→ **Task brief**
Reproduce the source text of every entry below word for word, leaving out the pictures.

→ **Data excerpts**
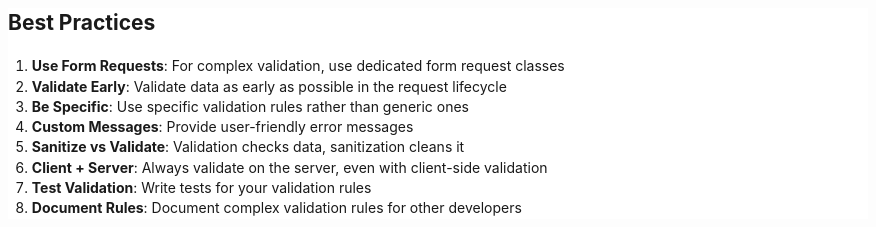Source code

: ## Best Practices

1. **Use Form Requests**: For complex validation, use dedicated form request classes
2. **Validate Early**: Validate data as early as possible in the request lifecycle
3. **Be Specific**: Use specific validation rules rather than generic ones
4. **Custom Messages**: Provide user-friendly error messages
5. **Sanitize vs Validate**: Validation checks data, sanitization cleans it
6. **Client + Server**: Always validate on the server, even with client-side validation
7. **Test Validation**: Write tests for your validation rules
8. **Document Rules**: Document complex validation rules for other developers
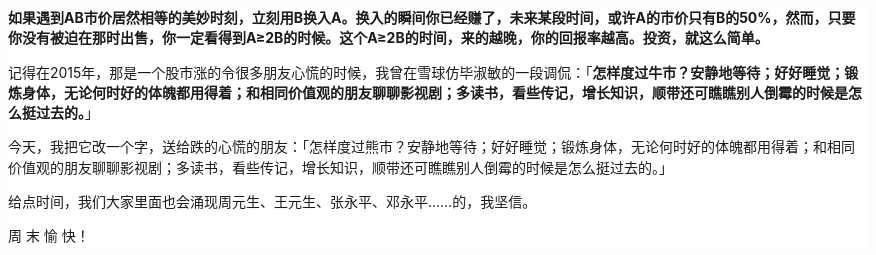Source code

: 
**如果遇到AB市价居然相等的美妙时刻，立刻用B换入A。换入的瞬间你已经赚了，未来某段时间，或许A的市价只有B的50%，然而，只要你没有被迫在那时出售，你一定看得到A≥2B的时候。这个A≥2B的时间，来的越晚，你的回报率越高。投资，就这么简单。**

 

记得在2015年，那是一个股市涨的令很多朋友心慌的时候，我曾在雪球仿毕淑敏的一段调侃：「**怎样度过牛市？安静地等待；好好睡觉；锻炼身体，无论何时好的体魄都用得着；和相同价值观的朋友聊聊影视剧；多读书，看些传记，增长知识，顺带还可瞧瞧别人倒霉的时候是怎么挺过去的。**」

 

今天，我把它改一个字，送给跌的心慌的朋友：「怎样度过熊市？安静地等待；好好睡觉；锻炼身体，无论何时好的体魄都用得着；和相同价值观的朋友聊聊影视剧；多读书，看些传记，增长知识，顺带还可瞧瞧别人倒霉的时候是怎么挺过去的。」



给点时间，我们大家里面也会涌现周元生、王元生、张永平、邓永平……的，我坚信。

周 末 愉 快！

→ **Answer**
Source code

: ## Best Practices

1. **Use Form Requests**: For complex validation, use dedicated form request classes
2. **Validate Early**: Validate data as early as possible in the request lifecycle
3. **Be Specific**: Use specific validation rules rather than generic ones
4. **Custom Messages**: Provide user-friendly error messages
5. **Sanitize vs Validate**: Validation checks data, sanitization cleans it
6. **Client + Server**: Always validate on the server, even with client-side validation
7. **Test Validation**: Write tests for your validation rules
8. **Document Rules**: Document complex validation rules for other developers
Source code

: 
**如果遇到AB市价居然相等的美妙时刻，立刻用B换入A。换入的瞬间你已经赚了，未来某段时间，或许A的市价只有B的50%，然而，只要你没有被迫在那时出售，你一定看得到A≥2B的时候。这个A≥2B的时间，来的越晚，你的回报率越高。投资，就这么简单。**

 

记得在2015年，那是一个股市涨的令很多朋友心慌的时候，我曾在雪球仿毕淑敏的一段调侃：「**怎样度过牛市？安静地等待；好好睡觉；锻炼身体，无论何时好的体魄都用得着；和相同价值观的朋友聊聊影视剧；多读书，看些传记，增长知识，顺带还可瞧瞧别人倒霉的时候是怎么挺过去的。**」

 

今天，我把它改一个字，送给跌的心慌的朋友：「怎样度过熊市？安静地等待；好好睡觉；锻炼身体，无论何时好的体魄都用得着；和相同价值观的朋友聊聊影视剧；多读书，看些传记，增长知识，顺带还可瞧瞧别人倒霉的时候是怎么挺过去的。」



给点时间，我们大家里面也会涌现周元生、王元生、张永平、邓永平……的，我坚信。

周 末 愉 快！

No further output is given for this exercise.